Anyone who follows me on Instagram knows I share a lot of images from the trails. In his book, Being Mortal: Medicine and What Happens at the End, Atul Gawande asks when is the price of living no longer worth the dividend? For me, it would be difficult to imagine a life without a walk in the woods.
Eight hours of work related stress can be wiped away by 30 minutes of hiking. An hour in the woods renews and invigorates me. Two hours on my favorite trail, up and down hills, around two lakes, and dodging tree roots, leaves me physically and mentally in better shape than when I started.
Benefit One: Exercise
- Hiking can be a great cardio exercise.
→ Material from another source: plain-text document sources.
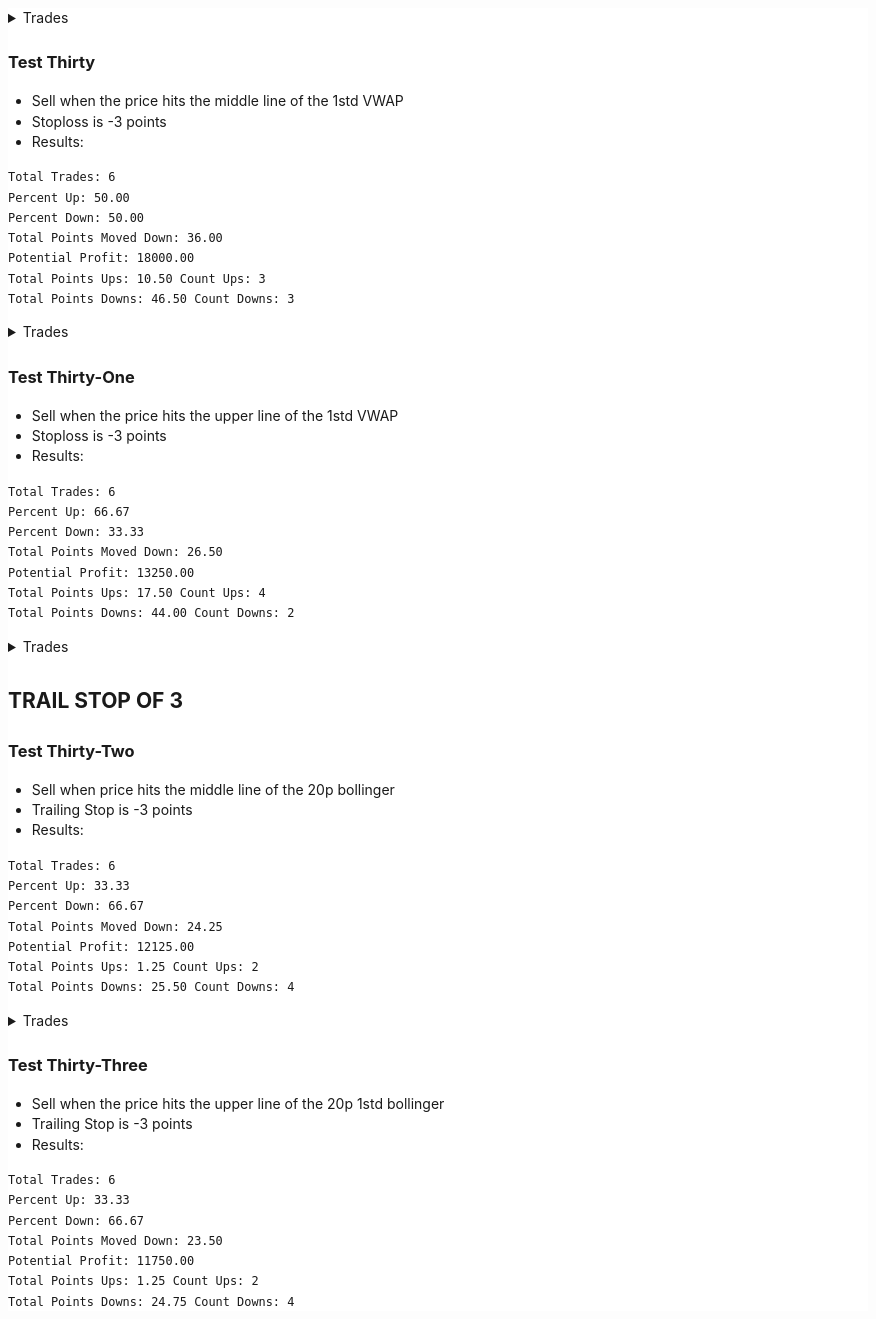 <details><summary>Trades</summary></details>

### Test Thirty
* Sell when the price hits the middle line of the 1std VWAP
* Stoploss is -3 points
* Results:
```
Total Trades: 6
Percent Up: 50.00
Percent Down: 50.00
Total Points Moved Down: 36.00
Potential Profit: 18000.00
Total Points Ups: 10.50 Count Ups: 3
Total Points Downs: 46.50 Count Downs: 3
```

<details><summary>Trades</summary></details>

### Test Thirty-One
* Sell when the price hits the upper line of the 1std VWAP
* Stoploss is -3 points
* Results:
```
Total Trades: 6
Percent Up: 66.67
Percent Down: 33.33
Total Points Moved Down: 26.50
Potential Profit: 13250.00
Total Points Ups: 17.50 Count Ups: 4
Total Points Downs: 44.00 Count Downs: 2
```

<details><summary>Trades</summary></details>

## TRAIL STOP OF 3

### Test Thirty-Two
* Sell when price hits the middle line of the 20p bollinger
* Trailing Stop is -3 points
* Results:
```
Total Trades: 6
Percent Up: 33.33
Percent Down: 66.67
Total Points Moved Down: 24.25
Potential Profit: 12125.00
Total Points Ups: 1.25 Count Ups: 2
Total Points Downs: 25.50 Count Downs: 4
```

<details><summary>Trades</summary></details>

### Test Thirty-Three
* Sell when the price hits the upper line of the 20p 1std bollinger
* Trailing Stop is -3 points
* Results:
```
Total Trades: 6
Percent Up: 33.33
Percent Down: 66.67
Total Points Moved Down: 23.50
Potential Profit: 11750.00
Total Points Ups: 1.25 Count Ups: 2
Total Points Downs: 24.75 Count Downs: 4
```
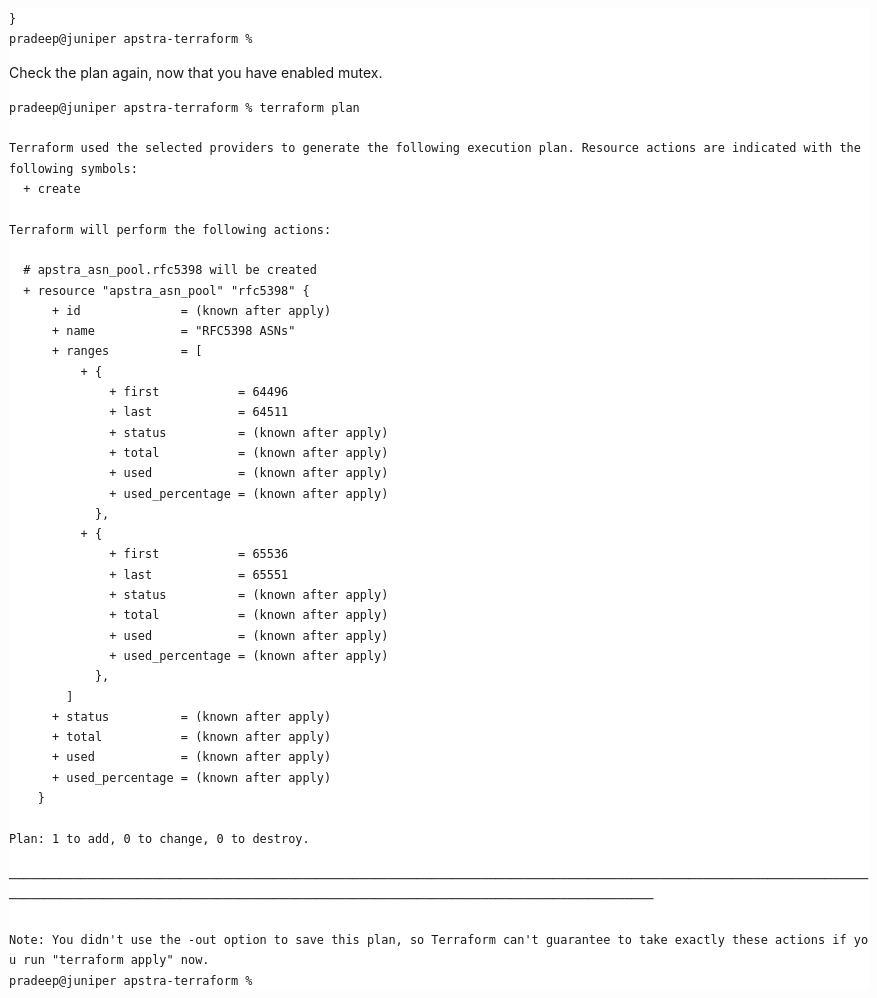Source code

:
 ```
}
pradeep@juniper apstra-terraform % 
```

Check the plan again, now that you have enabled mutex.

```
pradeep@juniper apstra-terraform % terraform plan

Terraform used the selected providers to generate the following execution plan. Resource actions are indicated with the following symbols:
  + create

Terraform will perform the following actions:

  # apstra_asn_pool.rfc5398 will be created
  + resource "apstra_asn_pool" "rfc5398" {
      + id              = (known after apply)
      + name            = "RFC5398 ASNs"
      + ranges          = [
          + {
              + first           = 64496
              + last            = 64511
              + status          = (known after apply)
              + total           = (known after apply)
              + used            = (known after apply)
              + used_percentage = (known after apply)
            },
          + {
              + first           = 65536
              + last            = 65551
              + status          = (known after apply)
              + total           = (known after apply)
              + used            = (known after apply)
              + used_percentage = (known after apply)
            },
        ]
      + status          = (known after apply)
      + total           = (known after apply)
      + used            = (known after apply)
      + used_percentage = (known after apply)
    }

Plan: 1 to add, 0 to change, 0 to destroy.

──────────────────────────────────────────────────────────────────────────────────────────────────────────────────────────────────────────────────────────────────────────────────────────────────────────────────

Note: You didn't use the -out option to save this plan, so Terraform can't guarantee to take exactly these actions if you run "terraform apply" now.
pradeep@juniper apstra-terraform % 
```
Sure, you can do the same on the treadmill, but a difficult trail with varied terrain is hard to beat.
- Lowers risk of heart disease
- Lowers blood pressure
- Known to control or even cure type two diabetes. I have type two but through diet and hiking I’ve kept it under control.
- Strength conditioning – Not only lower body, but the entire package.
- Weight control – I shudder at the thought of what my weight might be without the trails.
Benefit Two: Stress Relief
I love being on the trails and enjoy the physicality of it, but I could get that at my local high school’s track. What brings me back time and time again is the commune with nature. The combination of low impact physical activity combined with the great outdoors is mood altering.
Stress and anxiety relief – Whenever I find myself overwrought, anxious, or worried the trails are the best prescription I know.
Mood lift – Even when I’m in a good place hiking lifts my spirits higher.
Energy boost – If you exercise you’ve experienced an energy boost at the end of a workout. But the boost at the end of a hike is something more. It’s not only a physical boost, but spiritually uplifting.
Where Can You Hike?
There’s a 3900-acre city park ten minutes from my home, Eagle Creek Park. Or I can walk through my subdivision to a creek and trails only a short distance from my home. The state of Indiana has many parks with trails of varying degrees of difficulty. If you look, you’ll find plenty of choices in your neck of the woods too.
Look for parks that are close – Finding a spot to hike only a few minutes from home or work makes it easy to head to the woods and hard to make excuses.
Hills are good – It might seem counterintuitive but hiking up and down hills adds to my enjoyment. I might get winded but feel better for it.
Varied terrain – Not only hills, but smooth paths, rough places, near water, or in the deep woods all add to the pleasure of hiking.
Why Does Hiking Raise Our Spirits?
Beyond the gain I receive from physical activity, and the release of endorphins, I feel at home on the trails. Being in nature feels, well, natural. The sound of the woods, crickets, and squirrels, the wind through the trees, the rush of a waterfall, or the swish of a white tail deer are calming.
I drive hiking companions a little crazy because I often stop and say, smell this, taste this, or ask if they know the story behind a particular plant. It’s fun (at least for me), and it feels great.
Take a Hike!
The next time you’re feeling a little stressed, worried, or anxious take a hike. Commit 30 minutes to your local park, walk along the nearest creek, or head to the woods behind your sub-division. I’ll guarantee you’ll feel better and your mood will be improved. If you’re close to Speedway, IN give me a shout, I’ll take you on one of my trails but know this, I will stop and point out the fauna.